These days I often find myself called up and pulled out of the workaday world, suddenly shaken from the simplicity and superficiality of going about my regular chores or watching TV or driving down the road. From thinking about what to add to my grocery list or whether I should take the interstate or a side street to get to my destination, I will suddenly be caught up in a whirlwind that I can neither resist nor direct. The intense emotion that the whirlwind sets off will be overwhelming, and something that is commonly held in abeyance in the very depths of my being will rush out and expand up and cover everything I know. But whether this whirlwind will carry me to a bright recognition of the oneness and wonder of all that is or to the dark of a fathomless grief is always the question.
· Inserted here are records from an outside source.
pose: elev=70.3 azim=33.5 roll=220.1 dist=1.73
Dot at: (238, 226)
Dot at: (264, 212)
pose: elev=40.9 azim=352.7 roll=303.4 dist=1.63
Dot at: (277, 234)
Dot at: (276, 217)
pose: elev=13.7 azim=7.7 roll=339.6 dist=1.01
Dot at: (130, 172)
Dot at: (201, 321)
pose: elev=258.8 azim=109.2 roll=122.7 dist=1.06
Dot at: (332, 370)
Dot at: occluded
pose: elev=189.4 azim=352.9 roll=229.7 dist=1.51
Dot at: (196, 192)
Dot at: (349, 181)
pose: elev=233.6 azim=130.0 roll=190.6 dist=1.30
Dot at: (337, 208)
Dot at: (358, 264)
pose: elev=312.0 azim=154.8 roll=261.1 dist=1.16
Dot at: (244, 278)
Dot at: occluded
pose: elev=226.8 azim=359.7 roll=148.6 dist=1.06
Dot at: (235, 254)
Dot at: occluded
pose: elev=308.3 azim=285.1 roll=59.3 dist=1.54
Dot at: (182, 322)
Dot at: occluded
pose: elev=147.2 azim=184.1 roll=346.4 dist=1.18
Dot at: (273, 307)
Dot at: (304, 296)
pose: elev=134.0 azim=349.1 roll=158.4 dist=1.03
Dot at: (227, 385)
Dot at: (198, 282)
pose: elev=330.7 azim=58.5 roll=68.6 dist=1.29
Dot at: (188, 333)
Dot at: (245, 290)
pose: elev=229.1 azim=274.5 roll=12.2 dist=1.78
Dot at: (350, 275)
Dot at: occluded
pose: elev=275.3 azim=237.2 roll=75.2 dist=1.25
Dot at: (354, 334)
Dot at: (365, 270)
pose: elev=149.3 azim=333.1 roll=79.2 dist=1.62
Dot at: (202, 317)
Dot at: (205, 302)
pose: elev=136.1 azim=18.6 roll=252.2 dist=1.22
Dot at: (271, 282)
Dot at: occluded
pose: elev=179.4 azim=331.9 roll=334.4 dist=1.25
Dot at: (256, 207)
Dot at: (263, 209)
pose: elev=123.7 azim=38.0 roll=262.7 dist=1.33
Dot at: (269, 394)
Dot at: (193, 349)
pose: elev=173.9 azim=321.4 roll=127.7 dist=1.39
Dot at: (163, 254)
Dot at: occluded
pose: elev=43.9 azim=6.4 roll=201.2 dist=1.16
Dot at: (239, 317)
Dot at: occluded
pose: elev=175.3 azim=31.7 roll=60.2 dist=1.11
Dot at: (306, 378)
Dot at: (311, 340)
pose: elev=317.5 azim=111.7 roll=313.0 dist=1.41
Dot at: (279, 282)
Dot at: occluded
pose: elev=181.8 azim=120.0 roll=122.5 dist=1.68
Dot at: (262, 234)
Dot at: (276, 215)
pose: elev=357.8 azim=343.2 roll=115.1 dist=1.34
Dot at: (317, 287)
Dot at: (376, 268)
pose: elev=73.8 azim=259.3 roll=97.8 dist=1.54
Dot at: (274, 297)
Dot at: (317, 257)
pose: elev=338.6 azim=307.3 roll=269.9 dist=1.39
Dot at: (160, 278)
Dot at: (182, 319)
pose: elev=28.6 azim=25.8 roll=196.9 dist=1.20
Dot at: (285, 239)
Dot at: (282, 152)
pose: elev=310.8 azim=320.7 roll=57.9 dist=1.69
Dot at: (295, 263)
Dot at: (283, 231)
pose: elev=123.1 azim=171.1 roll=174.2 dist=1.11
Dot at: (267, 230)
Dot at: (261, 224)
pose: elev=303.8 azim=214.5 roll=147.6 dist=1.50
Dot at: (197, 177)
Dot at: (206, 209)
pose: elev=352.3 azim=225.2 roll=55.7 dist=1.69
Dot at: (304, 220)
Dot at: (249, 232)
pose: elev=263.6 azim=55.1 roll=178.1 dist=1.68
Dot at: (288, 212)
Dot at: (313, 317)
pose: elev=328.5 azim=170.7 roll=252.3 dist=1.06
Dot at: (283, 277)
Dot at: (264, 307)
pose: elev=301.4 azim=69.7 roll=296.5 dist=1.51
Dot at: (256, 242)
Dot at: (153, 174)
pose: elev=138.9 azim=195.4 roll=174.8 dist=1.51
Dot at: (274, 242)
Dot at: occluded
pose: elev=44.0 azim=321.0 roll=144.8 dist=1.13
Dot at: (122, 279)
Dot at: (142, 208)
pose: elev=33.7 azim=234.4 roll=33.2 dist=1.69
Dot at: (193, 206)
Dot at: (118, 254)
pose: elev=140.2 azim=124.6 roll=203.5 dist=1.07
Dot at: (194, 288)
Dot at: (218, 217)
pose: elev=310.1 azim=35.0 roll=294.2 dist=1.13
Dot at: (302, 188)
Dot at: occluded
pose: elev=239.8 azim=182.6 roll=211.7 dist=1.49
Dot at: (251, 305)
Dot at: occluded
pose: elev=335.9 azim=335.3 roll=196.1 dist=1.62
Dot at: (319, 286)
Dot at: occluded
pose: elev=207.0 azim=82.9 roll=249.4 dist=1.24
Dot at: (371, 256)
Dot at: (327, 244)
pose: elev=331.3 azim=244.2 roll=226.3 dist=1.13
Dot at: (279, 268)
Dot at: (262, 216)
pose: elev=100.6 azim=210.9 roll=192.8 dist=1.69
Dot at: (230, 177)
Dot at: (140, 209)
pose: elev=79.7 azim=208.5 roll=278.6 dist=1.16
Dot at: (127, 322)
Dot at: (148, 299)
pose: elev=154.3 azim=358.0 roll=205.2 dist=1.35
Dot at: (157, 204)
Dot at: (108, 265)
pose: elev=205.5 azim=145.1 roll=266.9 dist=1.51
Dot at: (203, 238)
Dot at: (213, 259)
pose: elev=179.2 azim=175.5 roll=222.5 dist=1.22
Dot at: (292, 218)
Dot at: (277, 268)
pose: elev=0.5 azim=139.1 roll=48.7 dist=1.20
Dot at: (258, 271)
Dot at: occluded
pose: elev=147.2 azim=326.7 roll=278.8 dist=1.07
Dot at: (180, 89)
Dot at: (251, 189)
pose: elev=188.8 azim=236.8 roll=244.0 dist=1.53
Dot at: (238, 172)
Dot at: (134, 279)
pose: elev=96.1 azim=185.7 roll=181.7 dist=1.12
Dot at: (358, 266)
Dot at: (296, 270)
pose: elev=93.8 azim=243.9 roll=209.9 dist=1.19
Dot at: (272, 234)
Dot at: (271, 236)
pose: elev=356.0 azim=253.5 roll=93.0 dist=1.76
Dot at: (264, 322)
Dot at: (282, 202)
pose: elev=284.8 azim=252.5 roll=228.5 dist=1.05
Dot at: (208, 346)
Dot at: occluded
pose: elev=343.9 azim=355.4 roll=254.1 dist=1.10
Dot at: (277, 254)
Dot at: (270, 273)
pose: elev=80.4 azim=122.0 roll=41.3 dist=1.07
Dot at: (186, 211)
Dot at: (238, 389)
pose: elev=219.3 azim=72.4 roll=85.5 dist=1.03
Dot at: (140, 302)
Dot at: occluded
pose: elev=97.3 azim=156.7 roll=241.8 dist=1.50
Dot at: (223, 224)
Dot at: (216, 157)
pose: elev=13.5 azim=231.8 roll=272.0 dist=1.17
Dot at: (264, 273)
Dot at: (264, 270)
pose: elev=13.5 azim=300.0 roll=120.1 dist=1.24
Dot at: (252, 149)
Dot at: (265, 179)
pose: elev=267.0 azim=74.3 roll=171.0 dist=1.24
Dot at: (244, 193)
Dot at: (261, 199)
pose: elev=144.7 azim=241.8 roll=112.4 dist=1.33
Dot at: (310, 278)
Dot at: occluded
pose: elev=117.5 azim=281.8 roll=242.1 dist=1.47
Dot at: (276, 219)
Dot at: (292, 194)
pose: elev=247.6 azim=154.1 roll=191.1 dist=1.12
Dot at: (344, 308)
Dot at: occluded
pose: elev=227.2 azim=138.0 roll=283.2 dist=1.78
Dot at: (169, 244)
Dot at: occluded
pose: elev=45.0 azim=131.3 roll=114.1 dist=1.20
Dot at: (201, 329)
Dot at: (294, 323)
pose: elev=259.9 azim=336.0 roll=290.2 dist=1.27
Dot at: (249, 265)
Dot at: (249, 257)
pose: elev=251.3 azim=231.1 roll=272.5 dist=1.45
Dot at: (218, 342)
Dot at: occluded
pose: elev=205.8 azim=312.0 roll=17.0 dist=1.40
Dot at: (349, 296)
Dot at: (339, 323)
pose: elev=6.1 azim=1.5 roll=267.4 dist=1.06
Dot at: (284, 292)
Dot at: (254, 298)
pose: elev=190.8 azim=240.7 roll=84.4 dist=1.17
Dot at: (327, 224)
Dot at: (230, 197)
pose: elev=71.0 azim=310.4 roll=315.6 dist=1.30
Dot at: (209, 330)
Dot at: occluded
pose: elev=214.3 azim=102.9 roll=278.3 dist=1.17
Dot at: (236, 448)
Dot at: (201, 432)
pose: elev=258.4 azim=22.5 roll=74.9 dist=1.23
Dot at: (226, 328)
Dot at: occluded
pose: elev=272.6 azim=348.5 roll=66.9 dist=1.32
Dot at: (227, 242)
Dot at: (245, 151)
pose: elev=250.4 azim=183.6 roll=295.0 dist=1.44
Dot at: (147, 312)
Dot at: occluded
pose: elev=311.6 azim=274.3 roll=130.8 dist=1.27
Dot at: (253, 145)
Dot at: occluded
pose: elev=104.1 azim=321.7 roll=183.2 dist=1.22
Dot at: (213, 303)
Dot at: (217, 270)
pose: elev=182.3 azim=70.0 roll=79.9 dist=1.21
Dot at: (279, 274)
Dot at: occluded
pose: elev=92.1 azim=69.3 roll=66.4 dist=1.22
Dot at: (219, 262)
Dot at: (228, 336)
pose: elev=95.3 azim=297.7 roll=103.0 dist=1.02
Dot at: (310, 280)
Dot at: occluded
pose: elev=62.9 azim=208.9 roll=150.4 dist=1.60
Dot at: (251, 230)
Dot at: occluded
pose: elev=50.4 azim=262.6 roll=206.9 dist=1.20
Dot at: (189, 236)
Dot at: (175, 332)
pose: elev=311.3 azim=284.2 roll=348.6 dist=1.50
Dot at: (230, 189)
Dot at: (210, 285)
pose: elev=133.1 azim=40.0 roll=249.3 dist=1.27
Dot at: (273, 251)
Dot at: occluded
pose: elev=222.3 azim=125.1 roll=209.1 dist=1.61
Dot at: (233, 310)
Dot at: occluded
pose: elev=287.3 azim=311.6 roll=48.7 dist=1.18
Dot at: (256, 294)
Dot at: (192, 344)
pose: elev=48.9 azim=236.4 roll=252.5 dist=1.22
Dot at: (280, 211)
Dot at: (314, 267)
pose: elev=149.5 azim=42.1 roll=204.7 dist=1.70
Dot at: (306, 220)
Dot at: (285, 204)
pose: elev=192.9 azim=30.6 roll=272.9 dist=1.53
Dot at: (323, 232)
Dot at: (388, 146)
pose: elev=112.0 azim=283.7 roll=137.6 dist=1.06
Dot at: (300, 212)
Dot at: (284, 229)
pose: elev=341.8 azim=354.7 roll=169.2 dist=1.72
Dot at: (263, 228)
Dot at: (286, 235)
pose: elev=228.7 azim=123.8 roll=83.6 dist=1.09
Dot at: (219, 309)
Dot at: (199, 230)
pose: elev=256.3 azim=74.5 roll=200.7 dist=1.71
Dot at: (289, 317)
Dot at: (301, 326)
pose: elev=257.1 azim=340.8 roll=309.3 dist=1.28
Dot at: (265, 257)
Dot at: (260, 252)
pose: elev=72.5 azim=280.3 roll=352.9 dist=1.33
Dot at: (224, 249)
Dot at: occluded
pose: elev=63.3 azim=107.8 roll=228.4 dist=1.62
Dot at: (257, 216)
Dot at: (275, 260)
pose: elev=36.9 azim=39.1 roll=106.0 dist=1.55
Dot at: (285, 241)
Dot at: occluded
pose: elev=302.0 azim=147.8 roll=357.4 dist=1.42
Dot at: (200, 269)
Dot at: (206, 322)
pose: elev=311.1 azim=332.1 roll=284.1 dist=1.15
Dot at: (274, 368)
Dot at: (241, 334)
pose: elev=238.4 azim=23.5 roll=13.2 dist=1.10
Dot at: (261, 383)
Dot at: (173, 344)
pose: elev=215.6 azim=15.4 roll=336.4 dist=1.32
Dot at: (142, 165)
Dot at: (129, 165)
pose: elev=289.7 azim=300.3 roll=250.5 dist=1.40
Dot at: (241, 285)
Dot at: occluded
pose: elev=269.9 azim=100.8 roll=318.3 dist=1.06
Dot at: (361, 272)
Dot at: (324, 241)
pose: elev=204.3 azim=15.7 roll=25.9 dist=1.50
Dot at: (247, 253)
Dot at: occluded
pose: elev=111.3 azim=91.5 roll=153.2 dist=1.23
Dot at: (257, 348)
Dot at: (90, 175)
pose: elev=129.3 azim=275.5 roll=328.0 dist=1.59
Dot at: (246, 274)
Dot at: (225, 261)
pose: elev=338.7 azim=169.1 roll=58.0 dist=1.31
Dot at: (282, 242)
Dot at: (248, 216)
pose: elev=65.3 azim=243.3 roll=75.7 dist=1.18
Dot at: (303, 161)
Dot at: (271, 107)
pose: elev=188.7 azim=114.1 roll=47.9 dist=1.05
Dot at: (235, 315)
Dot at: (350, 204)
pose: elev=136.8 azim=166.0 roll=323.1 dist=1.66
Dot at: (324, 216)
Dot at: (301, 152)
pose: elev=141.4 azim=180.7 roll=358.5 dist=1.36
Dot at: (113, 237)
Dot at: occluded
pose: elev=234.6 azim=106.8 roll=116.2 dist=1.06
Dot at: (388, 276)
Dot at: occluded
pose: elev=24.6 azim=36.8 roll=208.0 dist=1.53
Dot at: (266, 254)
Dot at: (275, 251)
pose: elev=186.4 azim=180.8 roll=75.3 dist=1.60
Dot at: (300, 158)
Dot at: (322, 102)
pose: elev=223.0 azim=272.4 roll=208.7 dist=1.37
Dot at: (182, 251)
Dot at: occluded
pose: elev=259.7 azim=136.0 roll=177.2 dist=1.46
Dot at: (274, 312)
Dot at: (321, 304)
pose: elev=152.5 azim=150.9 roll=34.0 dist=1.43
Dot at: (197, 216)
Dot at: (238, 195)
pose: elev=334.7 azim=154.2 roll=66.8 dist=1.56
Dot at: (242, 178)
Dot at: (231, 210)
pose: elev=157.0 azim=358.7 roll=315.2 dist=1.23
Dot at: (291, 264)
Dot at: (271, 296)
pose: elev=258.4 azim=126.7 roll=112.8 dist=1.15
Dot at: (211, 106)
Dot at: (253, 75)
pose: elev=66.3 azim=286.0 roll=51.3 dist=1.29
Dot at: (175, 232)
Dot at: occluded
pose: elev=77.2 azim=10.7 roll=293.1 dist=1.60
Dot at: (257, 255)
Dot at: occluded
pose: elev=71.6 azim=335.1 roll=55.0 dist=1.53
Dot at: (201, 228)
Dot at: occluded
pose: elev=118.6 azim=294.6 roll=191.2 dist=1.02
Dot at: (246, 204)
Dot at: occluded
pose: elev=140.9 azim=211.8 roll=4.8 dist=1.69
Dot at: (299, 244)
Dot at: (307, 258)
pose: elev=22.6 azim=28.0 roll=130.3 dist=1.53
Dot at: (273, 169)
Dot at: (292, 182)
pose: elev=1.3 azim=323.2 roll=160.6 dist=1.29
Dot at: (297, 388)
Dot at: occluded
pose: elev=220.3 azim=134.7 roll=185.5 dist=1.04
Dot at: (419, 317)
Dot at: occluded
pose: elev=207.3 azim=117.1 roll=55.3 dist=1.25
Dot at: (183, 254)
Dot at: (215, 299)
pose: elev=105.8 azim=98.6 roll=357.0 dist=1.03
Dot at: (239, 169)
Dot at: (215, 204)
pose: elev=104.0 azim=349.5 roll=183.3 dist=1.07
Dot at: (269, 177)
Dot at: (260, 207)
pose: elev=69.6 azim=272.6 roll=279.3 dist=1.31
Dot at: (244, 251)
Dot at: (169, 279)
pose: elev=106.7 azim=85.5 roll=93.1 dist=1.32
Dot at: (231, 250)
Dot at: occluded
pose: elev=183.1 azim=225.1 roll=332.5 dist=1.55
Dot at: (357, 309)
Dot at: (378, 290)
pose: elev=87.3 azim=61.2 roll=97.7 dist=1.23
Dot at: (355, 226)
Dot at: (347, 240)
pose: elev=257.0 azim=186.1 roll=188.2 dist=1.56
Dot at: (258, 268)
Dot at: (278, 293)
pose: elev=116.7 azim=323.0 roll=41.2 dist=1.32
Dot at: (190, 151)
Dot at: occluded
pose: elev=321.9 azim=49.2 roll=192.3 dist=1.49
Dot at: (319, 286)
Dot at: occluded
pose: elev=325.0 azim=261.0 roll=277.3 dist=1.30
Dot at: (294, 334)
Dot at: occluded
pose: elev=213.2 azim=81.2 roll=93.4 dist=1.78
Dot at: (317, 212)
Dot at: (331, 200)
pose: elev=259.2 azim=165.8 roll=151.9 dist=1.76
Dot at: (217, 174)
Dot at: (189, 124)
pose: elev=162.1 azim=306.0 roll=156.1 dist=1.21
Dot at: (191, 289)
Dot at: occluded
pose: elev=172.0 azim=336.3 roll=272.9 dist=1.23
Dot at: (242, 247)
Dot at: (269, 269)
I know this fathomless grief well. I know the sorrow of walking through the world without the one person who helped me feel steady and whole. I know the anguish of realizing that if I could see inside all the houses in my own neighborhood I would see abuse and isolation and despair. I know the agony of not being able to escape from the sense that the world holds more brokenness than beauty, more hurting than healing. I have lived inside this grief for days and weeks on end, and been unable to escape its dark clutches. I have even welcomed it, and made it my friend, and recognized that I can no more run away from it than I can leave behind my arms or legs. I don't live within it every minute now, but at the oddest moments it still claims its right to hold me.
I felt the deluge of this grief yesterday as I lay in the deep relaxation pose sivasana in a yoga class. From the calm and peace of enjoying my well-won rest, I was suddenly shot through with sorrow, wrenching heartache echoing through my body. I could only lay there with it, allowing it be, waiting for it to pass. It did not leave as quickly as it came on; it never does.
This sense of being transfixed by something welling up from the center of my being - it comes both in this grief and in that unitive experience where the boundaries of self and other disappear. Are they related? Has the long-time experience of one been a preparation for the other? Maybe the overwhelming sorrow is a clearing out and burning away of fear and longing; maybe I will plunge into the fathomless grief until I truly understand that it is not fathomless, that beneath and beyond it lies the oneness I have also come to know. Maybe both are grace pouring down upon me, neither warranted nor attained, and I simply need to accept them.